EXERCISE INSTRUCTIONS
Please reproduce the entries exactly as they appear below, but not the pictures.

RECORDS PROVIDED

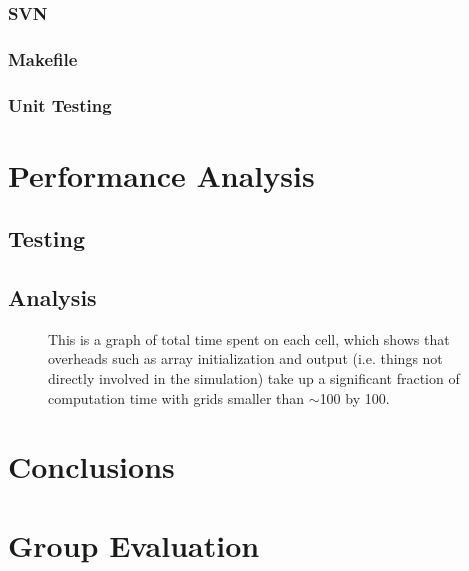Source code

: \documentclass[12pt]{report}
\begin{document}
      \subsection{SVN} %
      \subsection{Makefile} %
      \subsection{Unit Testing} %

\chapter{Performance Analysis}
   \section{Testing} %
   \section{Analysis} %
   
   \begin{figure}[h]
   
   
   \caption{This is a graph of total time spent on each cell, which shows that overheads such as array initialization
   and output (i.e. things not directly involved in the simulation) take up a significant fraction of computation
   time with grids smaller than $\sim$100 by 100.}
   \end{figure}

\chapter{Conclusions} %

\chapter{Group Evaluation} %
\end{document}
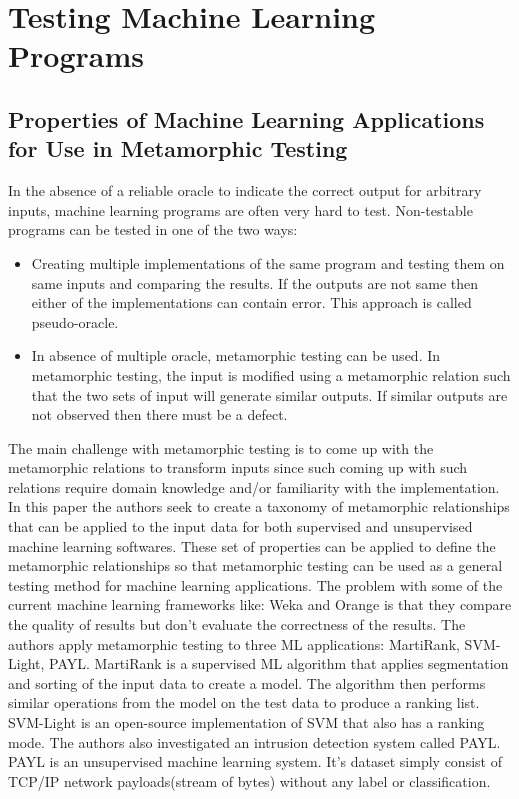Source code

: \section{Testing Machine Learning Programs}
\subsection{Properties of Machine Learning Applications for Use in Metamorphic Testing \cite{Murphy}}
In the absence of a reliable oracle to indicate the correct output for arbitrary inputs, machine learning programs are often very hard to test. Non-testable programs can be tested in one of the two ways:
\begin{itemize}
  \item Creating multiple implementations of the same program and testing them on same inputs and comparing the results. If the outputs are not same then either of the implementations can contain error. This approach is called pseudo-oracle.
  \item In absence of multiple oracle, metamorphic testing can be used. In metamorphic testing, the input is modified using a metamorphic relation such that the two sets of input will generate similar outputs. If similar outputs are not observed then there must be a defect.
\end{itemize}
The main challenge with metamorphic testing is to come up with the metamorphic relations to transform inputs since such coming up with such relations require domain knowledge and/or familiarity with the implementation.
In this paper the authors seek to create a taxonomy of metamorphic relationships that can be applied to the input data for both supervised and unsupervised machine learning softwares. These set of properties can be applied to define the metamorphic relationships so that metamorphic testing can be used as a general testing method for machine learning applications. The problem with some of the current machine learning frameworks like: Weka and Orange is that they compare the quality of results but don’t evaluate the correctness of the results. The authors apply metamorphic testing to three ML applications: MartiRank, SVM-Light, PAYL.
MartiRank is a supervised ML algorithm that applies segmentation and sorting of the input data to create a model. The algorithm then performs similar operations from the model on the test data to produce a ranking list. SVM-Light is an open-source implementation of SVM that also has a ranking mode. The authors also investigated an intrusion detection system called PAYL. PAYL is an unsupervised machine learning system. It’s dataset simply consist of TCP/IP network payloads(stream of bytes) without any label or classification.

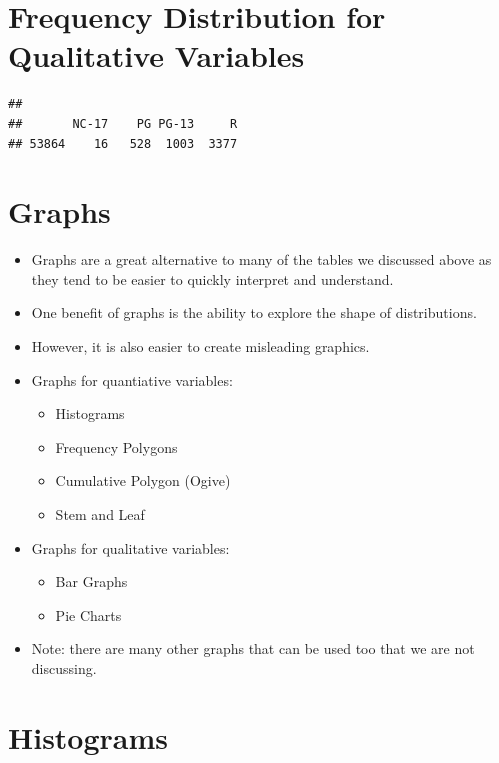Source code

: \documentclass[12pt]{article}
\begin{document}
\section{Frequency Distribution for Qualitative
Variables}\label{frequency-distribution-for-qualitative-variables}

\begin{verbatim}
## 
##       NC-17    PG PG-13     R 
## 53864    16   528  1003  3377
\end{verbatim}

\section{Graphs}\label{graphs}

\begin{itemize}
\itemsep1pt\parskip0pt
\item
  Graphs are a great alternative to many of the tables we discussed
  above as they tend to be easier to quickly interpret and understand.
\item
  One benefit of graphs is the ability to explore the shape of
  distributions.
\item
  However, it is also easier to create misleading graphics.
\item
  Graphs for quantiative variables:

  \begin{itemize}
  \itemsep1pt\parskip0pt
  \item
    Histograms
  \item
    Frequency Polygons
  \item
    Cumulative Polygon (Ogive)
  \item
    Stem and Leaf
  \end{itemize}
\item
  Graphs for qualitative variables:

  \begin{itemize}
  \itemsep1pt\parskip0pt
  \item
    Bar Graphs
  \item
    Pie Charts
  \end{itemize}
\item
  Note: there are many other graphs that can be used too that we are not
  discussing.
\end{itemize}

\section{Histograms}\label{histograms}
\end{document}
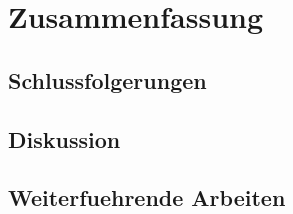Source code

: \section{Zusammenfassung}
\label{sec:zusammenfassung}


\subsection{Schlussfolgerungen}
\label{subsec:z_schlussfolgerungen}

\subsection{Diskussion}
\label{subsec:z_diskussion}

\subsection{Weiterfuehrende Arbeiten}
\label{subsec:z_weiterfuehrende_arbeiten}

TASK RESULT
Source code

: \documentclass[12pt]{report}
\begin{document}
      \subsection{SVN} %
      \subsection{Makefile} %
      \subsection{Unit Testing} %

\chapter{Performance Analysis}
   \section{Testing} %
   \section{Analysis} %
   
   \begin{figure}[h]
   
   
   \caption{This is a graph of total time spent on each cell, which shows that overheads such as array initialization
   and output (i.e. things not directly involved in the simulation) take up a significant fraction of computation
   time with grids smaller than $\sim$100 by 100.}
   \end{figure}

\chapter{Conclusions} %

\chapter{Group Evaluation} %
\end{document}
Source code

: \section{Testing Machine Learning Programs}
\subsection{Properties of Machine Learning Applications for Use in Metamorphic Testing \cite{Murphy}}
In the absence of a reliable oracle to indicate the correct output for arbitrary inputs, machine learning programs are often very hard to test. Non-testable programs can be tested in one of the two ways:
\begin{itemize}
  \item Creating multiple implementations of the same program and testing them on same inputs and comparing the results. If the outputs are not same then either of the implementations can contain error. This approach is called pseudo-oracle.
  \item In absence of multiple oracle, metamorphic testing can be used. In metamorphic testing, the input is modified using a metamorphic relation such that the two sets of input will generate similar outputs. If similar outputs are not observed then there must be a defect.
\end{itemize}
The main challenge with metamorphic testing is to come up with the metamorphic relations to transform inputs since such coming up with such relations require domain knowledge and/or familiarity with the implementation.
In this paper the authors seek to create a taxonomy of metamorphic relationships that can be applied to the input data for both supervised and unsupervised machine learning softwares. These set of properties can be applied to define the metamorphic relationships so that metamorphic testing can be used as a general testing method for machine learning applications. The problem with some of the current machine learning frameworks like: Weka and Orange is that they compare the quality of results but don’t evaluate the correctness of the results. The authors apply metamorphic testing to three ML applications: MartiRank, SVM-Light, PAYL.
MartiRank is a supervised ML algorithm that applies segmentation and sorting of the input data to create a model. The algorithm then performs similar operations from the model on the test data to produce a ranking list. SVM-Light is an open-source implementation of SVM that also has a ranking mode. The authors also investigated an intrusion detection system called PAYL. PAYL is an unsupervised machine learning system. It’s dataset simply consist of TCP/IP network payloads(stream of bytes) without any label or classification.

Source code

: \documentclass[12pt]{article}
\begin{document}
\section{Frequency Distribution for Qualitative
Variables}\label{frequency-distribution-for-qualitative-variables}

\begin{verbatim}
## 
##       NC-17    PG PG-13     R 
## 53864    16   528  1003  3377
\end{verbatim}

\section{Graphs}\label{graphs}

\begin{itemize}
\itemsep1pt\parskip0pt
\item
  Graphs are a great alternative to many of the tables we discussed
  above as they tend to be easier to quickly interpret and understand.
\item
  One benefit of graphs is the ability to explore the shape of
  distributions.
\item
  However, it is also easier to create misleading graphics.
\item
  Graphs for quantiative variables:

  \begin{itemize}
  \itemsep1pt\parskip0pt
  \item
    Histograms
  \item
    Frequency Polygons
  \item
    Cumulative Polygon (Ogive)
  \item
    Stem and Leaf
  \end{itemize}
\item
  Graphs for qualitative variables:

  \begin{itemize}
  \itemsep1pt\parskip0pt
  \item
    Bar Graphs
  \item
    Pie Charts
  \end{itemize}
\item
  Note: there are many other graphs that can be used too that we are not
  discussing.
\end{itemize}

\section{Histograms}\label{histograms}
\end{document}
Source code

: \section{Zusammenfassung}
\label{sec:zusammenfassung}


\subsection{Schlussfolgerungen}
\label{subsec:z_schlussfolgerungen}

\subsection{Diskussion}
\label{subsec:z_diskussion}

\subsection{Weiterfuehrende Arbeiten}
\label{subsec:z_weiterfuehrende_arbeiten}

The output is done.